Overloads not returning appropriate info. [Field reflunkory]
Alex
AJ at gmail.com
Tue Apr 9 20:45:18 UTC 2019
On Tuesday, 9 April 2019 at 18:33:21 UTC, Seb wrote:
> On Tuesday, 9 April 2019 at 16:30:53 UTC, Alex wrote:
>> On Tuesday, 9 April 2019 at 14:59:03 UTC, Adam D. Ruppe wrote:
>>>[...]
>> I didn't say the language. The point with the language is that
>> it could have built in semantics to do reflection in a inform
>> way(__traits is somewhat uniform but messy and then one has
>> std.traits which then makes it not uniform).
>>
>> [...]
>
> Have you considered writing a DIP?
No, because I expect it won't even be considered. The typical
responses I have seen to this sort of thing is that "we already
have it". Hence why I decided to write my own lib, and then had a
few issues.
Andre did look in to some of the ideas and said he would pass it
off to some GSOC students to look in to making it better, so
maybe something will come out of that.
I believe that basically the compiler simply needs to present a
better interface in to reflection. This should have been done
from the get go but I guess __traits has been patched together
over time as as things were needed.
Essentially the compiler would need to do what I have done and
wrap __traits and std.traits in to a more uniform interface. It
would add an extra layer of indirection though since the wrapper
needs then to stay consistent with any traits changes.
My library works well but is incomplete and has some bugs to due
bugs in traits. It is, though, rather slow and I haven't worked
on fixing it. (actually it doesn't seem to add too much overhead
after the first call but I imagine that is due to the template
being instantiated already in the module, might multiply for each
new module it is used in)
What I'm thinking is that maybe it is better to have some range
like semantics used for reflection. I have thought about it much
but I got the idea earlier.
Type.Reflect.Accessor.Accessor.Selector.Selector.Accessor...

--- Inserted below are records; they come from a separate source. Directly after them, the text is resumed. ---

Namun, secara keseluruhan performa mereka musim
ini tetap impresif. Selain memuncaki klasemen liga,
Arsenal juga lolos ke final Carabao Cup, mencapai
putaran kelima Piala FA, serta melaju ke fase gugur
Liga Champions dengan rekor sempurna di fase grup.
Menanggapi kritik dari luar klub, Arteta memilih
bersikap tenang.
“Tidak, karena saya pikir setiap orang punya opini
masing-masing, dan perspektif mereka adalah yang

The idea is that one can access stuff from the type and then use
certain keywords to select and filter and then access more.
I say it is range like but I'm not sure if ranges would work or
not or if it would just be dispatching.
E.g.,
MyClass.Reflect.TemplateParameters.Select!int.Names
Would get the template parameters of MyClass, then select only
those with int and then get the names of those parameters.

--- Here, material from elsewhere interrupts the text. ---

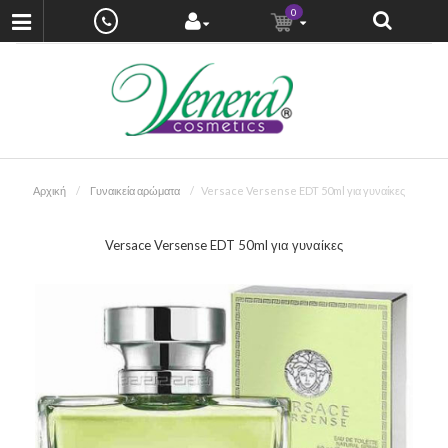
0
Αρχική
Γυναικεία αρώματα
Versace Versense EDT 50ml για γυναίκες
Versace Versense EDT 50ml για γυναίκες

(this could work in general for runtime too)
MyClass.SomeArray.Select("x.value == 4").name;
which is why I say it is sorta like ranges(which I'm thinking
more of piping).
I just haven't thought about it much and there doesn't seem to be
much interest in going this route... I think it would be a great
addition to D but others seem to not care or are more interested
in arguing to relatively insignificant issues.